An enigma of the Colorado Plateau high desert is the myriad of potholes, from shallow puddles to deeply carved pools. The existence of life in these harsh desert environments is largely controlled by the presence of collected rainwater. Despite the daily to seasonal extremes of widely fluctuating temperature, pH changes, and moisture-desiccation, organisms still adapt and flourish. The thriving prokaryotes and eukaryotes demonstrate the complex connections between life, water chemistry and geology.

Many species become dormant when potholes dry, and must endure intense heat, UV radiation, dessication and freezing, only to flourish again upon rehydration. A laboratory examination of dried biofilm from the potholes reveals that within 2 weeks of hydration, the surface of the desiccated, black biofilm became green from algal growth. During this time period, heterotrophic bacterial populations increased from 1.5 X 10⁵ cfu/cm² in the black, desiccated biofilms to 6.8 X 10⁶ cfu/cm², presumably due to support from primary production. Bacterial growth occurred as microcolonies, which likely helped protect them from the grazing protozoa. This complex biofilm may be responsible for dissolving the cement between the sandstone grains, allowing the potholes to enlarge, and also for sealing the potholes, enabling them to retain water longer than the surrounding sandstone.

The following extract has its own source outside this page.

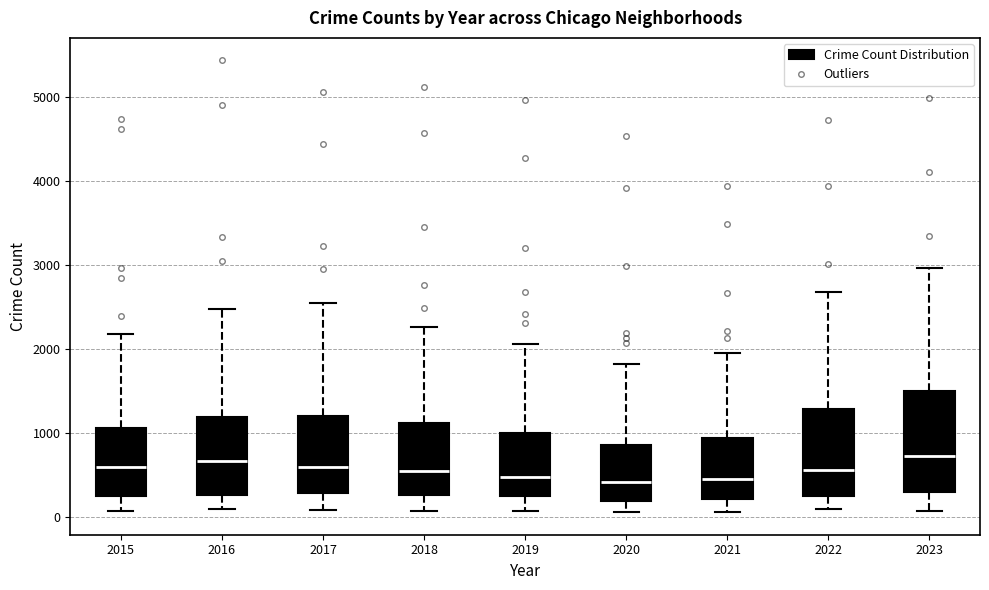

Which box is the tallest, from its lower edge to its upper edge?

2023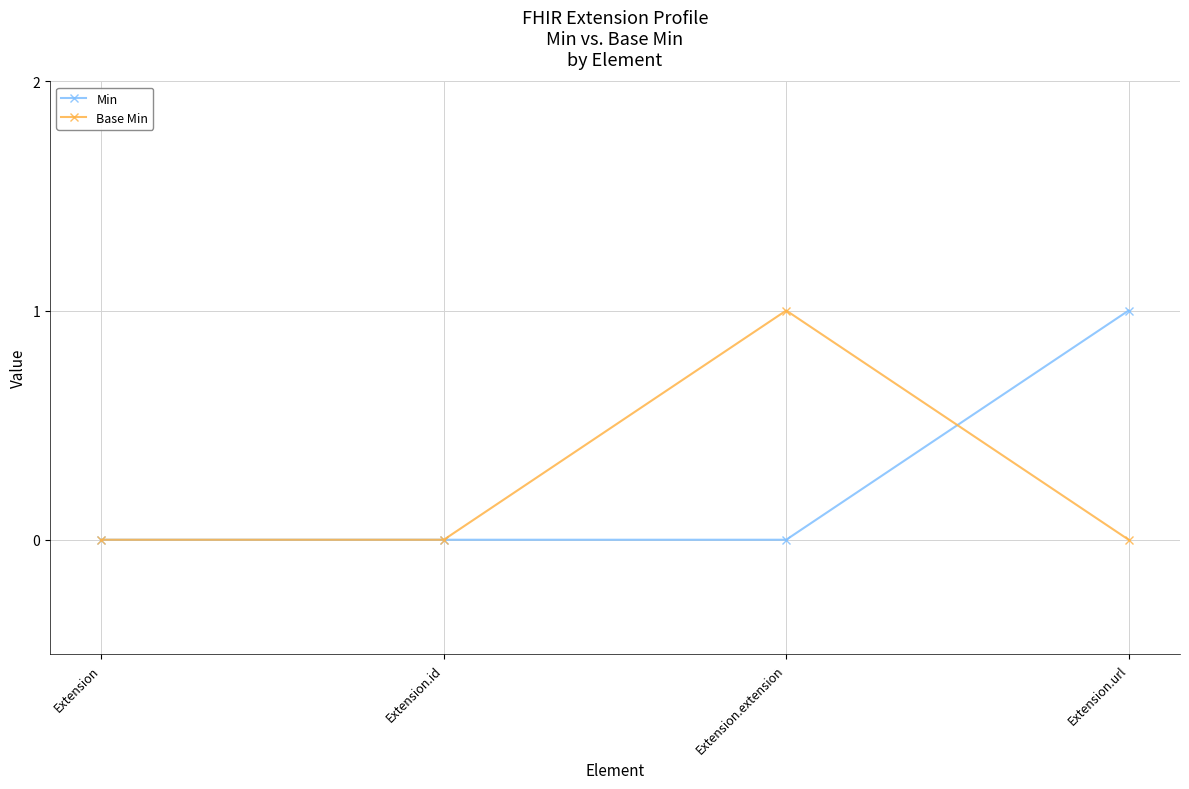

Between Extension and Extension.extension, which series saw the biggest shift?

Base Min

The interactions between extreme conditions and cryptobiosis can provide analogs to early Earth environments and primitive biotic communities. These potholes provide the opportunity to examine the limiting boundary conditions for water and its effect on the development and evolution of life. Life in the fast pool holds great scientific value for understanding water-rock-biological interactions and adaptations to extreme environments. These analogs are critical for understanding how life could develop and exist on other planetary bodies such as Mars and Europa, or Earth-sized extrasolar planets.